告発は紅にて

瑞樹(小原瑞樹)

プロローグ ―不穏な再会―

 朔風さくふうが正面から吹きつけ、男はコートの前を掴んで掛け合わせた。太腿や尻から伝わるベンチの硬さがいっそう身を凍えさせるように感じ、男は舌打ちをして目の前の光景を睨みつけた。眼前の池は風の名残を受けて波打ち、水面に映る月の影を揺らしている。


 男は腕時計に視線を落とした。時刻は間もなく21時50分を回ろうとしている。待ち合わせには非常識な時間。だが、それでも男は待たなければいけなかった。たとえ寒空の下で長時間風雨に曝されることになったとしても、男は『彼』を待つつもりでいた。


 やがて背後から砂を踏みしめる音が聞こえ、男は振り返った。枯れ木の立ち並ぶ道の向こうから、長身の人物が歩いてくる。静寂の漂う空間の中で、男の足音だけが時計のように正確に時を刻んでいく。霧の漂う公園内ではその姿を判別することはできない。だが、それが『彼』であることを男は本能的に感じ取った。


 ベンチの前まで来たところで『彼』は足を止め、男を見下ろした。男はそこで初めて『彼』の顔を見た。その顔には無数の皺が刻まれていたが、威厳さを漂わせるその面立ちは、何十年経っても見紛うことはない。


「……次郎か」


 『彼』はそれだけ呟くと、男の隣に腰掛けた。木枯らしが再び2人の間を吹き抜け、朽ちた葉が地面を擦りながら二人の足元を通り過ぎていく。


「いきなり連絡を寄越したかと思えば、こんな時間に呼び出して……いったい何のつもりだ?」


 『次郎』と呼ばれた男はそう言うと、睨めつけるような視線を長身の男に送った。だが、男は彼の方には目もくれず、目を細めて闇に包まれた池を見つめている。


「……お前とこうして会うのは、実に13年ぶりだな」


 長身の男が徐に口を開いた。足元の枯葉がかさりと音を立てる。


「この13年間、お前がどのような生活を送ってきたか……私には手に取るようにわかる。大方、昇進など微塵も興味を示さず、現場一戦で駆けずり回っていたのだろう?」


「管理職など、俺の性に合わんからな」『次郎』が鼻であしらった。

「だが、そんな近況報告を聞くために俺を呼び出したわけではないだろう?」


「……あくまで実務的に話を進めるか。昔から変わらんな、お前は」


 長身の男がふっと息を漏らした。白い吐息が、闇の中に音もなく溶けていく。木々がかさかさと揺れる音が、何かの予兆のように閑静な公園内に響く。


「……楓」


 長身の男が不意に呟いた。『次郎』が胸を突かれて顔を上げる。男は俯き、手袋をはめた右手で中折れ帽の鍔にそっと触れた。
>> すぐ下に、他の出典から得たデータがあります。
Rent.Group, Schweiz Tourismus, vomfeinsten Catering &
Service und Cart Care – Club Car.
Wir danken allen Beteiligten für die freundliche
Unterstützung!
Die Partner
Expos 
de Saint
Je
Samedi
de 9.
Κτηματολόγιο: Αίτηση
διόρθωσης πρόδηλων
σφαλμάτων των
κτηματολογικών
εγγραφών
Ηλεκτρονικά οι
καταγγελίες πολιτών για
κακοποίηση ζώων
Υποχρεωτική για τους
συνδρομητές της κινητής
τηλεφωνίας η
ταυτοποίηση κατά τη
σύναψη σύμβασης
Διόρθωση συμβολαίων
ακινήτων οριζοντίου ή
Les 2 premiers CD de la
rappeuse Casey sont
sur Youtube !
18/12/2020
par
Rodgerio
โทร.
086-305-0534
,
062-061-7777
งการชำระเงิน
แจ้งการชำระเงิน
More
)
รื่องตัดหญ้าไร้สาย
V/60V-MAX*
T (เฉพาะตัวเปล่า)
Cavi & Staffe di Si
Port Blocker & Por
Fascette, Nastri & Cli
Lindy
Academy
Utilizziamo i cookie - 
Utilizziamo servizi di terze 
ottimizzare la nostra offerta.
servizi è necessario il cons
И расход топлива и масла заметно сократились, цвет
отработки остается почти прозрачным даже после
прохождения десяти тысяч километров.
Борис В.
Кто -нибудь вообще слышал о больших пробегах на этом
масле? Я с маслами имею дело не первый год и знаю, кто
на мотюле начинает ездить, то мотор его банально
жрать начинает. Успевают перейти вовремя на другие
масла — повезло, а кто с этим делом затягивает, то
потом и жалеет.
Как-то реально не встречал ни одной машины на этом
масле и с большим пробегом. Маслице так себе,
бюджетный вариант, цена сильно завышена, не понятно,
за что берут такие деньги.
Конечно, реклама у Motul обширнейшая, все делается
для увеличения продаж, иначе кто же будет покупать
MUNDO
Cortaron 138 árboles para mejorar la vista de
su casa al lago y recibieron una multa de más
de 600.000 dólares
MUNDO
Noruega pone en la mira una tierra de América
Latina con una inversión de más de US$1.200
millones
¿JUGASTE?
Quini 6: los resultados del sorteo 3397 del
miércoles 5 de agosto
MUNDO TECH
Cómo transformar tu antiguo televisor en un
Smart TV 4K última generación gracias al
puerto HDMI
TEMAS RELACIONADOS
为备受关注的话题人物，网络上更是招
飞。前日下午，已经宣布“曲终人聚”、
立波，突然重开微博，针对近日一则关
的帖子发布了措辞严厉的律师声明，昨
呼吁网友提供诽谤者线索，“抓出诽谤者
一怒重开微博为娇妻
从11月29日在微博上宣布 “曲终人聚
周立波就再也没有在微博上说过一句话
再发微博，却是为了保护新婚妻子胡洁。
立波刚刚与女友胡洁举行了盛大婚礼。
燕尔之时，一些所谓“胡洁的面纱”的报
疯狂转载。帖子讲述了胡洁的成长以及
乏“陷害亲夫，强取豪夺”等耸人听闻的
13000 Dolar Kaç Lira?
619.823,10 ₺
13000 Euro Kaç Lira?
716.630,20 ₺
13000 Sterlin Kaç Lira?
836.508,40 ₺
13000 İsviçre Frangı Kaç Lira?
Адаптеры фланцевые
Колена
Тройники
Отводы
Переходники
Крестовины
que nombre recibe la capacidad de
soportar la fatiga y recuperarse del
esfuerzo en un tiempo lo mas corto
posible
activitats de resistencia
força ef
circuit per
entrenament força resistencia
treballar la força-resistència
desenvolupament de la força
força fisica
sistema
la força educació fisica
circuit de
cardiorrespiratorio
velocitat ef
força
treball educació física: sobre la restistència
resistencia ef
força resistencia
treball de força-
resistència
「あの忌まわしい記憶は、今も鮮明に私の脳裏に焼きついている。目が覚めるたびにあの日のことを思い出し、際限のない悔恨と塗炭の苦しみに苛まれる……。この13年間、私は終わりのない悪夢を見続けているようなものだった。

 だが……今になって、私の人生にもようやく光明が差したようだ。お前にも、そのことを教えてやらねばならんと思ってな」


「何のことだ?」


 『次郎』は訝しげに男を見やった。コートの襟を立てた上に俯いているため、男の表情は見えない。次郎は男の顔を覗き込もうと、わずかに身を乗り出した。


 その時だった。突然首筋の後ろに激しい痛みが走り、『次郎』はかっと目を見開いた。歯を食い縛り、長身の男を凝視する。男は顔を上げて彼の方を見ていた。感情のない、死神のように昏い目をして。


「総十郎……お前、何を……」


 『次郎』に言えたのはそこまでだった。糸が切れたようにふつりと意識が途絶え、彼はそのままベンチの足元に倒れ込んだ。どこかの木から鳥が飛び立ち、不吉な予言を告げる使者のように闇夜へと消えていく。


 長身の男は立ち上がって『次郎』を見下ろした。月明かりが頭上から差し込み、男の姿を静かに照らし出す。白髪にしかつめらしい顔、長躯を包む黒のロングコート。


 だが何よりも目を引いたのは、その鋭い眼に宿る、周囲の凍てつきを凌駕するほどの冷たい光だった。